Student Portfolio & Graduate Research

Undergraduate students create a portfolio to prepare for graduation. 

Your portfolio will be one of the most important projects you do during your undergraduate career. In it, you will collect and evaluate your writing expertise, which you can use when applying to jobs or graduate programs. 

Not only is your portfolio an academic project, but one that will help you in your post graduate pursuits. 

Graduate students will complete a graduate research paper

Undergraduate Portfolio 

In the last semester of your English major, you’ll enroll in ENG 490 – Portfolio. This course is a graded, 1-credit class in which you’ll demonstrate how your English course work and projects meet the department’s goals.

The key to success in your portfolio all comes down to this: between your first semester and your last, save all your English papers, projects, and other documents that relate to the department goals. 

It’ll be very difficult for you to create a portfolio if you don’t keep track of your work throughout your education.

You can find sample portfolios in the English Department. Just ask a professor, and they’ll point you in the right direction.

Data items
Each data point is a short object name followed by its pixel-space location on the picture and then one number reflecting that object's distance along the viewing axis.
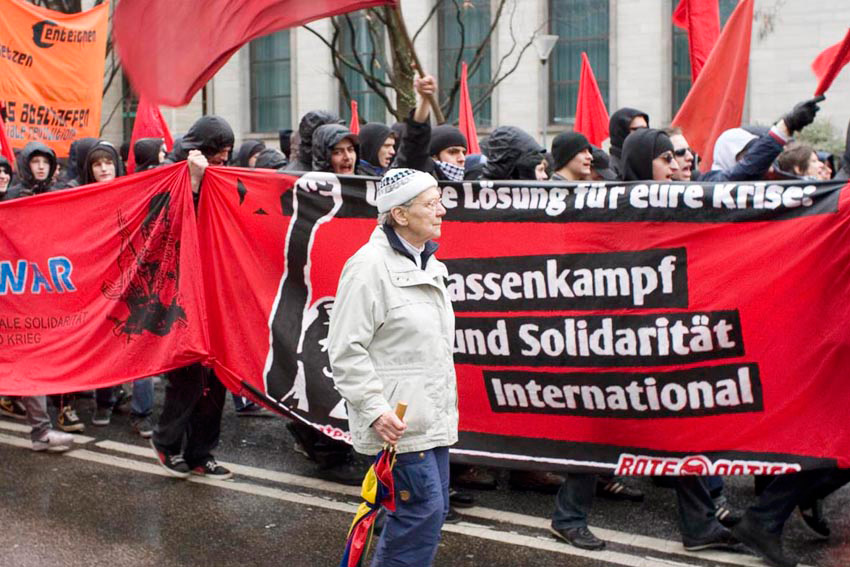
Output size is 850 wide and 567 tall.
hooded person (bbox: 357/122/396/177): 7.12
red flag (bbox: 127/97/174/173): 10.77
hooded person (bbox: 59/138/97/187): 9.24
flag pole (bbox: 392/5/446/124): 4.09
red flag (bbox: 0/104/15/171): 9.01
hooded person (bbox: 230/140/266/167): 10.09
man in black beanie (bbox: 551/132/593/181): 6.28
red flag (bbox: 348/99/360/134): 12.00
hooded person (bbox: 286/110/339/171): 7.66
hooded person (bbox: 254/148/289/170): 8.99
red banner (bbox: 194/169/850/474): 4.88
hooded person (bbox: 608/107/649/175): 7.82
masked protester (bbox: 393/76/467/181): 5.19
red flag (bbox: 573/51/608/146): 10.30
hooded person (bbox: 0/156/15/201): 8.24
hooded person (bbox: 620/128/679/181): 5.92
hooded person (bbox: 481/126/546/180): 6.54
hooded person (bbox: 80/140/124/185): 7.94
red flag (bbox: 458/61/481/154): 10.98
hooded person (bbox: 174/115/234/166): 6.66
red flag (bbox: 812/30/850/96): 4.98
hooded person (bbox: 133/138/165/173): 9.79
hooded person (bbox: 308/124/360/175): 6.93
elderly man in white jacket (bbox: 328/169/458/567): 3.99
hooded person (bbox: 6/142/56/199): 8.51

* _WORK REQUIRED_
Please summarize the student portfolio text above in two sentences.

* _COMPLETED EXERCISE_
In the last semester of the English major, undergraduates enroll in ENG 490 – Portfolio, a graded 1-credit course where they show how their English course work and projects meet the department's goals, while graduate students complete a graduate research paper. The key to success is saving all English papers, projects, and other documents related to the department goals from the first semester to the last, and sample portfolios are available in the English Department by asking a professor.